В этот день Кирюша Бельды побывал во многих фанзах. Он говорил своим друзьям: как пройдут косяки кеты, он тоже будет в Красной Армии. По такому необычному случаю Кирюша Бельды был укутан в теплые меха, в медвежью шапку с длинными, по пояс ушами, обут в новенькие ровдужные олучи. Забежал он и в фанзу Ничаха, вкрадчиво взглянул на Минги, ловко сбил на затылок шапку, подтянул олучи.
— Праздник будет большой, дядя Ничах, — важно сказал он, присел на корточки и закурил.

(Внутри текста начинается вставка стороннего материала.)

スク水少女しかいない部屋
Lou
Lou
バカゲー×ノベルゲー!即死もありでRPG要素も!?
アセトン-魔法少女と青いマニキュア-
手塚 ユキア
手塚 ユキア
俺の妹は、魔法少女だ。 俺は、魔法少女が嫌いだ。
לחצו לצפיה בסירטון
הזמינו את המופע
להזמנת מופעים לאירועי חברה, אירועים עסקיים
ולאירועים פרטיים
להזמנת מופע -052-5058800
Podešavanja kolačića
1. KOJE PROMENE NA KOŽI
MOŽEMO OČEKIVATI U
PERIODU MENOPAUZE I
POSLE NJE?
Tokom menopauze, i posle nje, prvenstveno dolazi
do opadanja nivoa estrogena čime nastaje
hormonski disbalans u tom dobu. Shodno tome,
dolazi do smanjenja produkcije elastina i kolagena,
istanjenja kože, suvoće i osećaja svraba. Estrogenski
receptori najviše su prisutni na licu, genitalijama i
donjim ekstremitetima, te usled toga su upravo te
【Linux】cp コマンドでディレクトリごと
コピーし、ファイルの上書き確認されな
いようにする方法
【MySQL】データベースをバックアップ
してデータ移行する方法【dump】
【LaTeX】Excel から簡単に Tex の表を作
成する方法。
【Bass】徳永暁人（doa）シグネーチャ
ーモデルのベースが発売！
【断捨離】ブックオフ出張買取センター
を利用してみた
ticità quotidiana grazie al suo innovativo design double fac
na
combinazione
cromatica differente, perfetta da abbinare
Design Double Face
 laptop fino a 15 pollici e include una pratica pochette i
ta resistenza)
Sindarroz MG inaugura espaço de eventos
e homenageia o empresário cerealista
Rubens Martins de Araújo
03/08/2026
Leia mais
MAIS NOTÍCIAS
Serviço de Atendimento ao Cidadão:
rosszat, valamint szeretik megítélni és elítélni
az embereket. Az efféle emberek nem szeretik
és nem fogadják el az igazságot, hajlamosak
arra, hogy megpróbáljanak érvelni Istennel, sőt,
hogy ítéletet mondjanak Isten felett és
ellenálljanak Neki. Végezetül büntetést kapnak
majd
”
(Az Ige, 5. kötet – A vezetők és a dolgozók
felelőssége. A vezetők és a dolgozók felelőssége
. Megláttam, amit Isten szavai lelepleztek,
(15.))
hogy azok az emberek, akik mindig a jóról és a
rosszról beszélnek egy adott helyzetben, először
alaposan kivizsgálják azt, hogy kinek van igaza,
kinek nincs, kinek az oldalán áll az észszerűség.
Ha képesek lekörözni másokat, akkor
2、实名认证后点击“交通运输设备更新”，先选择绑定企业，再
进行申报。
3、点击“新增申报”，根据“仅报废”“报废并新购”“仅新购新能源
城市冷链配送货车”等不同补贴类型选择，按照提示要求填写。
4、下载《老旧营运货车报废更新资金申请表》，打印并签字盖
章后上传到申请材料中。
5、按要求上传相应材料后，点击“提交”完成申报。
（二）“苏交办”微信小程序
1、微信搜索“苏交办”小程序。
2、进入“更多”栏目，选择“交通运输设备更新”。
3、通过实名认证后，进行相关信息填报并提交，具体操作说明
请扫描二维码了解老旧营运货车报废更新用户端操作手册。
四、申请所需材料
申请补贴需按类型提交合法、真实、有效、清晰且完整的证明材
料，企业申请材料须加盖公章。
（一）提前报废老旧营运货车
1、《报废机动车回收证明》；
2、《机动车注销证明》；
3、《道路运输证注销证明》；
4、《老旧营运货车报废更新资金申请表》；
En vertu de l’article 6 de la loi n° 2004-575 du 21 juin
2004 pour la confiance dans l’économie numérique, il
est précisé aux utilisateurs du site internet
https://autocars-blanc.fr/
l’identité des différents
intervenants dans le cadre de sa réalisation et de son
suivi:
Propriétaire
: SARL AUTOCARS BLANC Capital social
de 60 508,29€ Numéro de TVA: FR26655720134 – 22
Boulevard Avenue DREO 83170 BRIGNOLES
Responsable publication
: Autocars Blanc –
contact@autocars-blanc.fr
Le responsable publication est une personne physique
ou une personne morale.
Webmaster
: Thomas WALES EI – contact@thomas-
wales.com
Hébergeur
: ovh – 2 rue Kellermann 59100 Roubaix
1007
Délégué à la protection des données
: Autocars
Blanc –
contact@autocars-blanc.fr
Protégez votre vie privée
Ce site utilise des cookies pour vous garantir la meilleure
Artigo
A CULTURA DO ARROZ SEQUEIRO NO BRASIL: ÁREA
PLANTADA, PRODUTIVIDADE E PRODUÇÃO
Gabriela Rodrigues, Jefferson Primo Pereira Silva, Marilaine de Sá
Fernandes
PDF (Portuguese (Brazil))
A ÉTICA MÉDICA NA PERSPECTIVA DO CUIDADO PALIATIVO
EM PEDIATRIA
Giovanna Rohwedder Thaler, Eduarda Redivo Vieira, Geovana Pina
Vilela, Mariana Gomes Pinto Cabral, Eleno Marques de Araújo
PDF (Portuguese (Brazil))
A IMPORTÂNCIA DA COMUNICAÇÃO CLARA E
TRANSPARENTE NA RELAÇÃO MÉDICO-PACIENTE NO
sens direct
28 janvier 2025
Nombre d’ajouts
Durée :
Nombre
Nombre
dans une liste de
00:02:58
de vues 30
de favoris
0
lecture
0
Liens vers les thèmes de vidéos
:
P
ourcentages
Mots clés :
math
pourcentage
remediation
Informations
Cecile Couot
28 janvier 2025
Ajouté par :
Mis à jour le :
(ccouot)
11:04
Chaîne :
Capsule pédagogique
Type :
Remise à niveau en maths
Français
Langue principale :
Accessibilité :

Дорогих гостей дождались к вечеру. Неожиданно погода изменилась. На реке встречный ветер-низовик поднял колючую поземку. Февральский мороз еще больше крепчал. Усталым отряд подходил к селению. Поскрипывал снег под конскими обмерзшими копытами, гулко потрескивал лед на реке. Обоз приотстал от отряда и вытянулся: задние подводы терялись вдали, как в дымовой завесе. Лошади фыркали, наклоняли головы и обламывали о концы оглобель свисающие с ноздрей сосульки.